Music and Psychoanalysis
MUSIC AND PSYCHOANALYSIS
Sigmund Freud's attitude toward music was very ambivalent. He described himself as being ganz unmusikalisch ("totally unmusical"), despite his familiarity with certain operas, such as Don Giovanni and The Marriage of Figaro. In his view, the danger with music was that of losing the rational mastery that he had fixed as his objective.
Historically, the confrontation between these two realms first appeared in the work of Theodor Reik (1888-1969), notably in The Haunting Melody: Psychoanalytic Experiences in Life and Music (1953), where Reik took up the theme of the "haunting melody" in Freud's Introductory Lectures on Psychoanalysis (1916-17 [1915-17]) to demonstrate, by contrast to Freud, who was interested only in text, that musical structure can represent feelings. In Reik's view, melody can convey emotion far better than words.
There is doubtless a specific mode for mentally registering music that belongs to the preverbal period: Music has been posited as the representation of affect. From contemporary data on intrauterine and postnatal life, it is known that vocal sounds that are emitted or heard are accompanied by various affects, many of which have no equivalent in language but remain registered in the body's memory. Longing for a sense of oneness refers to the attunement of the mother's voice to that of the infant prior to the establishing of a transitional space. Thus, in the earliest part of life the mother's voice is indissociably linked both to harmonious, reassuring feelings and to deathly anxieties of being swallowed up. For Daniel Stern, the changing and discontinuous feelings that make up the fabric of the infant's mental life can be conceived in terms of musical metaphors: Musical tempo is what best captures the mental rhythms of this period of life.

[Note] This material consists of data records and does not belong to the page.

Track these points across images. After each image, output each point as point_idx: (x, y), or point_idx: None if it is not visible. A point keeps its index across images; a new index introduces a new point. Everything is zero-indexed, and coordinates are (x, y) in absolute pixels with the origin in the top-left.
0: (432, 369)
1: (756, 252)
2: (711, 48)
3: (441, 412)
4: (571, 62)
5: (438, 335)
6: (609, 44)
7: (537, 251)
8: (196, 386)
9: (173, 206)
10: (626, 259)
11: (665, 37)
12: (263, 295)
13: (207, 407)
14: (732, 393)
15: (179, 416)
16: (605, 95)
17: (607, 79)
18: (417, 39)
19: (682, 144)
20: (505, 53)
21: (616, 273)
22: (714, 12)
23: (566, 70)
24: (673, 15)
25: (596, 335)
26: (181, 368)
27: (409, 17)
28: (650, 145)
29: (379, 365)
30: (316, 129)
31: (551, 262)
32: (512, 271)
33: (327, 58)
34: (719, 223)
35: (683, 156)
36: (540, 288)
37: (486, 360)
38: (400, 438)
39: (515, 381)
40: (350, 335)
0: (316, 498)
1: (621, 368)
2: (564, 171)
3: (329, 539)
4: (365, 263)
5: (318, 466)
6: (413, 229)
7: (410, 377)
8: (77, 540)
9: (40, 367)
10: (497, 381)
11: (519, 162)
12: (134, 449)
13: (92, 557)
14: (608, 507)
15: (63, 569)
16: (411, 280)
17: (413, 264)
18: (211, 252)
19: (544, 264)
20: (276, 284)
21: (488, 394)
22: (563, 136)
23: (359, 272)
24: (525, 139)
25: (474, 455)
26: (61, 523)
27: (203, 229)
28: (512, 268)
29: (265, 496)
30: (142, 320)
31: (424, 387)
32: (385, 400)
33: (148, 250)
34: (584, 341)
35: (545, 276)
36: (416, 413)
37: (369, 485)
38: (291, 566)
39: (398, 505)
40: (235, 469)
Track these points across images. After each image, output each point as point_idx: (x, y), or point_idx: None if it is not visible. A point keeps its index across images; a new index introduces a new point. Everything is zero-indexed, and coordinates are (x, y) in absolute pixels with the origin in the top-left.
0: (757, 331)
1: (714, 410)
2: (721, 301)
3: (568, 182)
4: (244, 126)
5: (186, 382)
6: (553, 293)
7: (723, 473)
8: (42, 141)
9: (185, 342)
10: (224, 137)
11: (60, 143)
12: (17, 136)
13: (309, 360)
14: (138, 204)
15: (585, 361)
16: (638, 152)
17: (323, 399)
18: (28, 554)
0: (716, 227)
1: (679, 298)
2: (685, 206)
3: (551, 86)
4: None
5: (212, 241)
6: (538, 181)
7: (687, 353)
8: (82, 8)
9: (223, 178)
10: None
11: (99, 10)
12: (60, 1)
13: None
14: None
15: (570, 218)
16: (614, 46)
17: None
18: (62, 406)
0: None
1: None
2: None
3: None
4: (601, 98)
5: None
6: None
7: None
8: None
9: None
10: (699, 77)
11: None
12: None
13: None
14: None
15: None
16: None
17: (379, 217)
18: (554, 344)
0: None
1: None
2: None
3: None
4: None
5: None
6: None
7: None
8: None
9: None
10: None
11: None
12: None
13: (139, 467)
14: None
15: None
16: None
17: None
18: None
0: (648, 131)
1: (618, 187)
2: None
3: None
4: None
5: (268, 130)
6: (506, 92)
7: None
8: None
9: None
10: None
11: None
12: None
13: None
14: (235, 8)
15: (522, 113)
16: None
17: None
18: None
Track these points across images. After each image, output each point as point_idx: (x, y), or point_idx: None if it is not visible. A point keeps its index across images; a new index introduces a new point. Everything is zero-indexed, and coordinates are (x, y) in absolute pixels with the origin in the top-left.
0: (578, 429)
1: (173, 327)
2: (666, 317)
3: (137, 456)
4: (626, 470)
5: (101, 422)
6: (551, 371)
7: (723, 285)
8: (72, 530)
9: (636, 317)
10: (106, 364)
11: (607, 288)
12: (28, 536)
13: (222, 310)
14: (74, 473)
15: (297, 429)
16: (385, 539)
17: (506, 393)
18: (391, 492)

Music is a code of signifiers—a coherent whole subject to certain laws—that structures time. It thus has a therapeutic value. Music therapy, which as of the early twenty-first century is still not sufficiently well defined or systematized, uses listening to and producing music to treat various disorders, ranging from psychosis to neurotic issues, in either individual or group therapy. In psychoanalysis proper, moreover, some analysts are growing more interested in that which is vocal and yet nonverbal: that which is linked, in the analyst, to his or her maternal role and, in the patient, to the movement of his or her affects.